- Interactive map of Cotterill Clough Nature Reserve
- Type: Nature reserve and SSSI
- Location: near Manchester Airport
- OS grid: SJ805839
- Coordinates: 53°21′00″N 2°17′28″W﻿ / ﻿53.3501°N 2.2911°W
- Area: 5.6 hectares (14 acres)
- Elevation: 50m
- Operator: Cheshire Wildlife Trust
- Open: no

= Cotterill Clough Nature Reserve =

Nature reserve in Manchester, England

Cotterill Clough is a 5.6 ha nature reserve near Manchester Airport. It is managed by the Cheshire Wildlife Trust and lies within a larger Site of Special Scientific Interest (SSSI). The Cotterill Brook, which flows through the reserve, is a tributary of the River Bollin. The reserve was purchased in 1934 by public subscription as a memorial to T. A. Coward (1867–1933), a famous Cheshire naturalist. It is 15 km south of Manchester city centre and adjacent to Manchester Airport.

==Description==
Cotterill Clough is a ravine, or clough, formed by the Cotterill Brook eroding the Keuper Marl rock. The site is mostly wooded and contains the highest biological diversity of this type of woodland growing on base rich soils in Greater Manchester.

==Flora and fauna==
Within the woodland there are three distinct zones. The first is on the edge of the plateau, where the woodland canopy is dominated by downy birch, pedunculate oak and sycamore; lower down the valley sides is a second zone dominated by ash and wych elm, home to a highly diverse ground glora. Lastly, the ravine bottom supports species that prefer wetter soils such as alder and willows of different species. The humid conditions in this zone are ideal for ferns, mosses and liverworts to flourish among the herbs.
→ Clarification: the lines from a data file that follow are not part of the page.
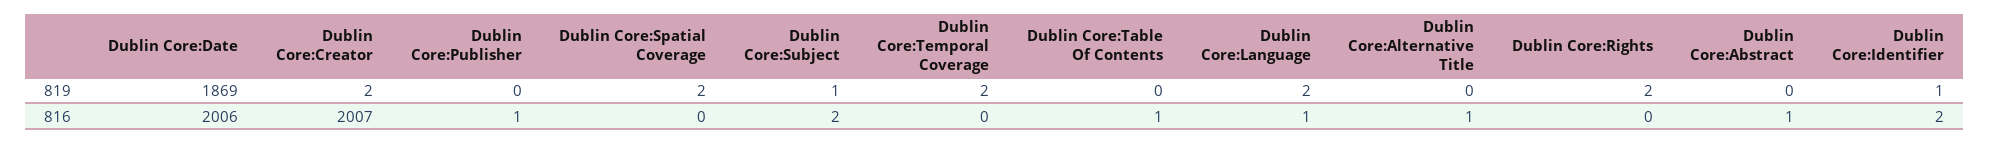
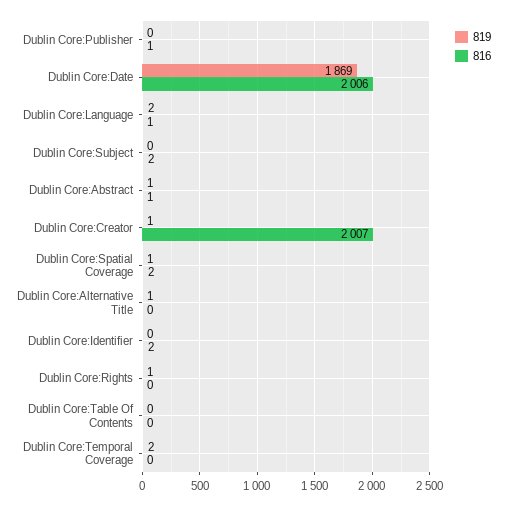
819, Dublin Core:Creator: 2 -> 1
819, Dublin Core:Spatial Coverage: 2 -> 1
819, Dublin Core:Subject: 1 -> 0
819, Dublin Core:Alternative Title: 0 -> 1
819, Dublin Core:Rights: 2 -> 1
819, Dublin Core:Abstract: 0 -> 1
819, Dublin Core:Identifier: 1 -> 0
816, Dublin Core:Spatial Coverage: 0 -> 2
816, Dublin Core:Table Of Contents: 1 -> 0
816, Dublin Core:Alternative Title: 1 -> 0

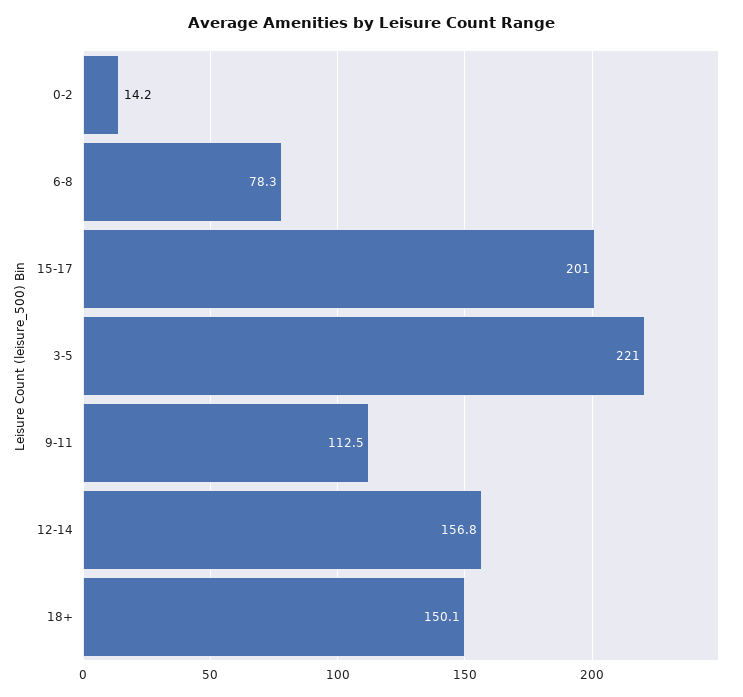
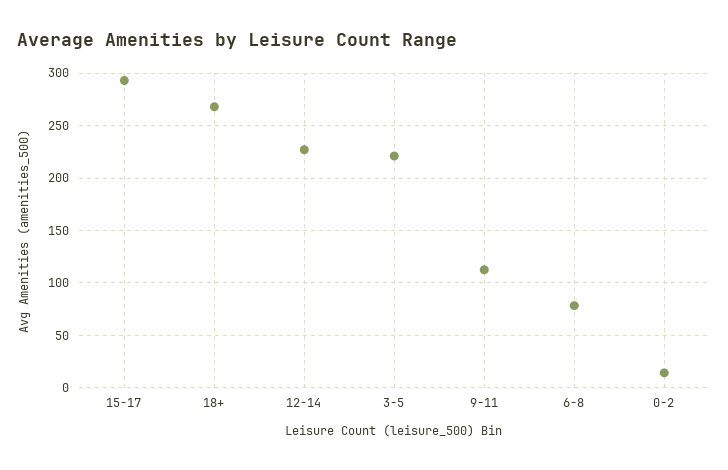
15-17: 201 -> 290
12-14: 156.8 -> 230
18+: 150.1 -> 270

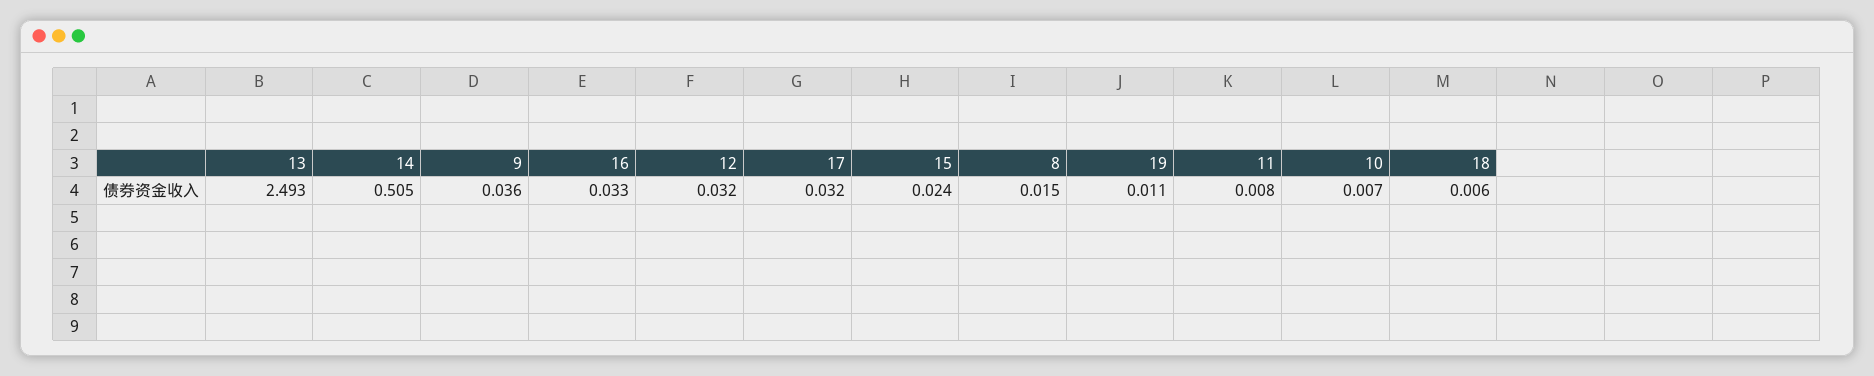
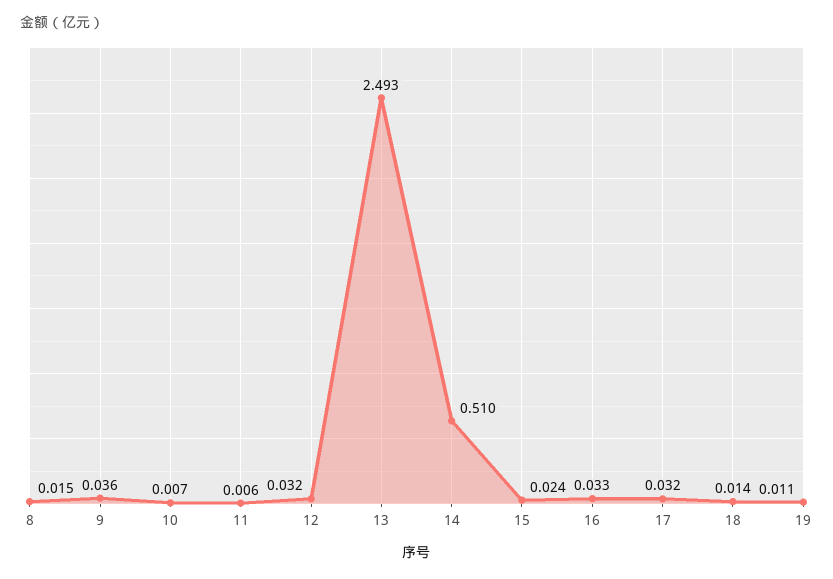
14: 0.505 -> 0.51
11: 0.008 -> 0.006
18: 0.006 -> 0.014

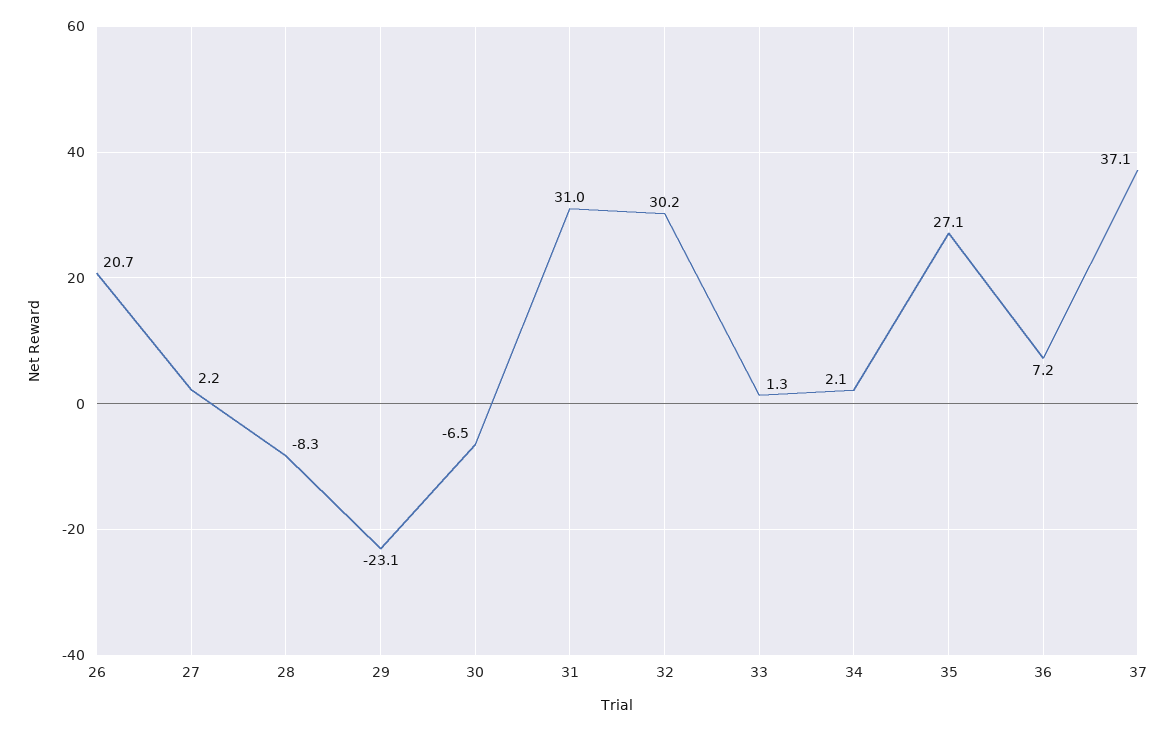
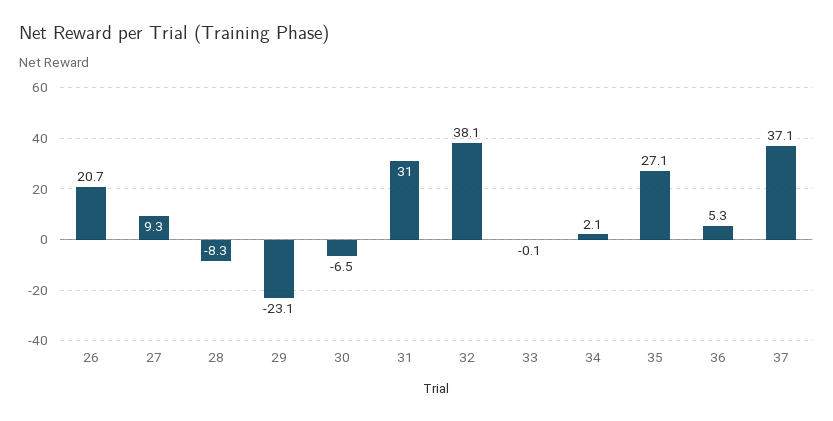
27: 2.2 -> 9.3
32: 30.2 -> 38.1
33: 1.3 -> -0.1
36: 7.2 -> 5.3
A variety of woodland birds are present such as spotted flycatcher, three species of woodpecker, Eurasian blackcap and common whitethroat, which breed within the reserve. The reserve also has a diverse invertebrate fauna: 79 species of spider have been recorded as well as the rare beetle species Dropephylla grandiloqua.

==Management==
Cotteril Clough is closed to the public at the moment as there is dangerous infrastructure on site and the Cheshire Wildlife Trust also want to leave standing dead wood to encourage biodiversity.